(Aufgabe)
Schreiben Sie den vorgegebenen Text über Champagner vollständig und ohne jede Änderung ab.

(Vorgegebener Text)
┄┄┄┄┄┄

World of Champagne 2023 • Grüne Perlen

Champagner, das Anti-Krisen-Elixier

von Rolf Bichsel, Fotos: Rolf Bichsel und Barbara Schroeder

Die Nachfrage steigt: Champagner war noch nie so gesucht wie heute. Das hat nicht nur mit seiner weiter wachsenden Qualität zu tun. Champagner verscheucht Melancholie und Trübsinn, besonders zu Krisenzeiten.

Was wollen Sie zuerst hören? Die gute oder die schlechte Nachricht? Die gute: Champagner war noch nie so beliebt. Die schlechte: Champagner wird zur Mangelware. Mit Lieferschwierigkeiten haben gerade bekannte Marken zu kämpfen. Gross ist die Nachfrage aus mehreren Gründen. Champagner hat in den letzten 20 Jahren qualitativ enorm zugelegt. Es gibt immer weniger schlechten Champagner. Ferner ist zurzeit alles im Trend, was Leichtigkeit, Unbeschwertheit und Frische vermittelt: Weisswein, Rosés und Rebensäfte, die fröhlich perlen und schäumen. Die Beliebtheit des Champagners gefördert haben auch die jüngsten Krisen. Er ist, ganz gegen seinen Willen, aber nicht ganz von ungefähr, zu einer Art Kriegsgewinnler geworden.

┄┄┄┄┄┄

(Angezeigte Daten)
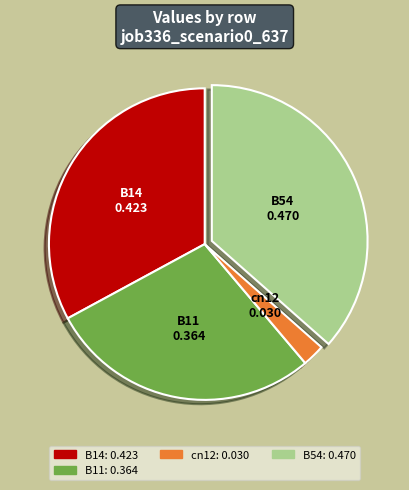

Rank the categories by value from highest to lowest.

B54, B14, B11, cn12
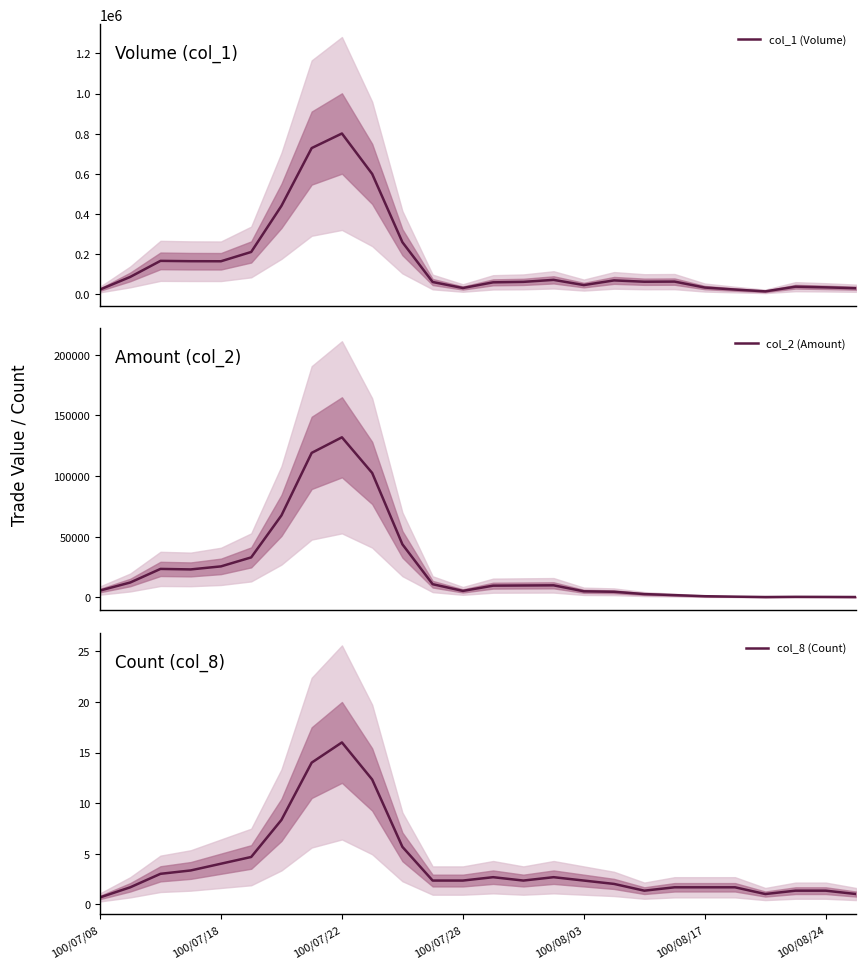

At how many categories does at least one series exceed 448516?

3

┄┄┄┄┄┄

(Antwortfeld)
World of Champagne 2023 • Grüne Perlen

Champagner, das Anti-Krisen-Elixier

von Rolf Bichsel, Fotos: Rolf Bichsel und Barbara Schroeder

Die Nachfrage steigt: Champagner war noch nie so gesucht wie heute. Das hat nicht nur mit seiner weiter wachsenden Qualität zu tun. Champagner verscheucht Melancholie und Trübsinn, besonders zu Krisenzeiten.

Was wollen Sie zuerst hören? Die gute oder die schlechte Nachricht? Die gute: Champagner war noch nie so beliebt. Die schlechte: Champagner wird zur Mangelware. Mit Lieferschwierigkeiten haben gerade bekannte Marken zu kämpfen. Gross ist die Nachfrage aus mehreren Gründen. Champagner hat in den letzten 20 Jahren qualitativ enorm zugelegt. Es gibt immer weniger schlechten Champagner. Ferner ist zurzeit alles im Trend, was Leichtigkeit, Unbeschwertheit und Frische vermittelt: Weisswein, Rosés und Rebensäfte, die fröhlich perlen und schäumen. Die Beliebtheit des Champagners gefördert haben auch die jüngsten Krisen. Er ist, ganz gegen seinen Willen, aber nicht ganz von ungefähr, zu einer Art Kriegsgewinnler geworden.